BALTIMORE (AP) _ Three musical groups from the Peabody Conservatory, the nation's oldest school of music, have been invited to tour the Soviet Union next fall, school officials say.

The invitations come on the heels of an announcement that the Baltimore Symphony Orchestra will visit Moscow and Leningrad next month.

The conservatory groups will perform in Moscow and Leningrad for 10 days, beginning Nov. 26, in tours that mark the first time in more than 20 years that an American music school has sent performers to the Soviet Union.
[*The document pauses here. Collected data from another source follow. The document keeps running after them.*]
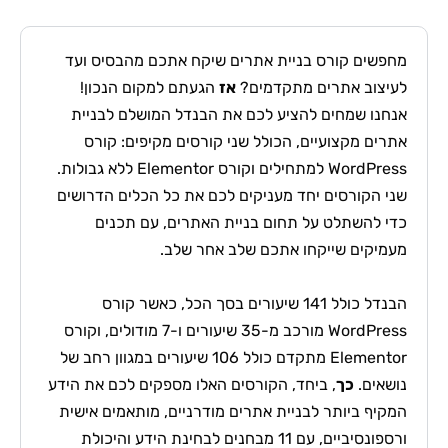
מחפשים קורס בניית אתרים שיקח אתכם מהבסיס ועד
לעיצוב אתרים מתקדמים?
אז
הגעתם למקום הנכון!
אנחנו שמחים להציע לכם את הבנדל המושלם לבניית
אתרים מקצועיים, הכולל שני קורסים מקיפים: קורס
WordPress למתחילים וקורס Elementor ללא גבולות.
שני הקורסים יחד מעניקים לכם את כל הכלים הדרושים
כדי להשתלט על תחום בניית האתרים, עם תכנים
מעמיקים שייקחו אתכם שלב אחר שלב.
הבנדל כולל 141 שיעורים בסך הכל, כאשר קורס
WordPress מורכב מ-35 שיעורים ו-7 מודולים, וקורס
Elementor מתקדם כולל 106 שיעורים במגוון רחב של
נושאים.
כך
, ביחד, הקורסים האלו מספקים לכם את הידע
המקיף ביותר לבניית אתרים מודרניים, מותאמים אישית
ורספונסיביים, עם 11 מבחנים לבחינת הידע והיכולת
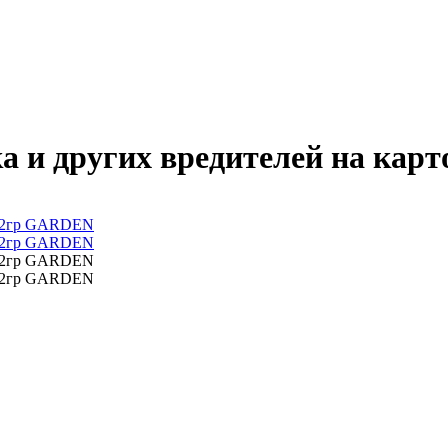
ка и других вредителей на ка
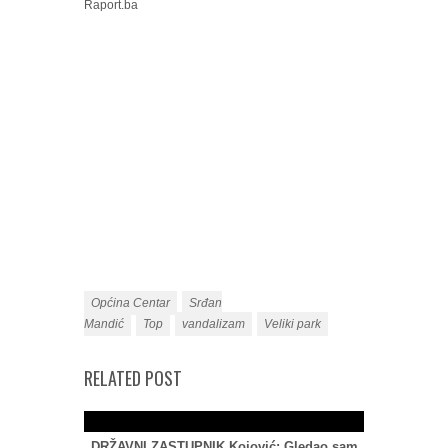
Raport.ba
Općina Centar
Srđan
Mandić
Top
vandalizam
Veliki park
RELATED POST
DRŽAVNI ZASTUPNIK Kojović: Gledao sam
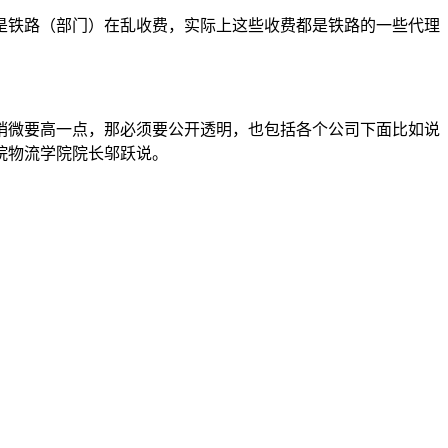
是铁路（部门）在乱收费，实际上这些收费都是铁路的一些代理
稍微要高一点，那必须要公开透明，也包括各个公司下面比如说
院物流学院院长邬跃说。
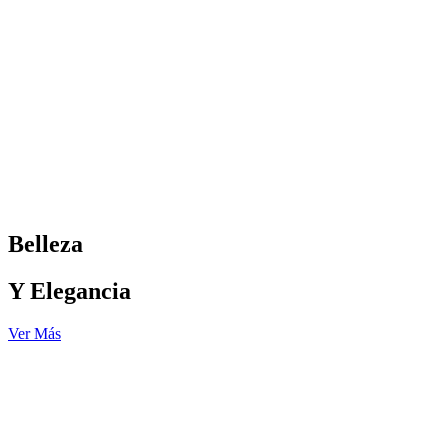
Belleza
Y Elegancia
Ver Más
The invitations to the Peabody Symphony Orchestra, Peabody Honors Quintet and the Peabody Ragtime Ensemble, a group of Peabody graduates, were planned for performances in conjunction with a Smithsonian Institution exhibit, ''New Horizons: American Painting 1840-1910.''

While the Baltimore Symphony Orchestra will perform only two American pieces for Soviet listeners, the Peabody groups will play only American music from the period coinciding with the exhibition works.

The programs include works by Charles Ives, Aaron Copland, Charles Martin Loeffler, Edward MacDowell and Virgil Thomson. Much of the music hasn't been performed in the Soviet Union previously.

Robert Pierce, director of the school founded in 1856, expressed confidence that Peabody could raise the $200,000 needed for the trip. ''This is a real coup for the city of Baltimore and the state of Maryland. I'm sure that we will attract donors.''

Johns Hopkins University also will organize a symposium at Moscow's State Tretyakov Gallery to coincide with the exhibition opening Nov. 16, Pierce said.

The musical invitation derived from a 1983 invitation to the Smithsonian to exhibit in the USSR. Cooled relations between the superpowers delayed the show until the Geneva summit led to the resumption of cultural exchanges.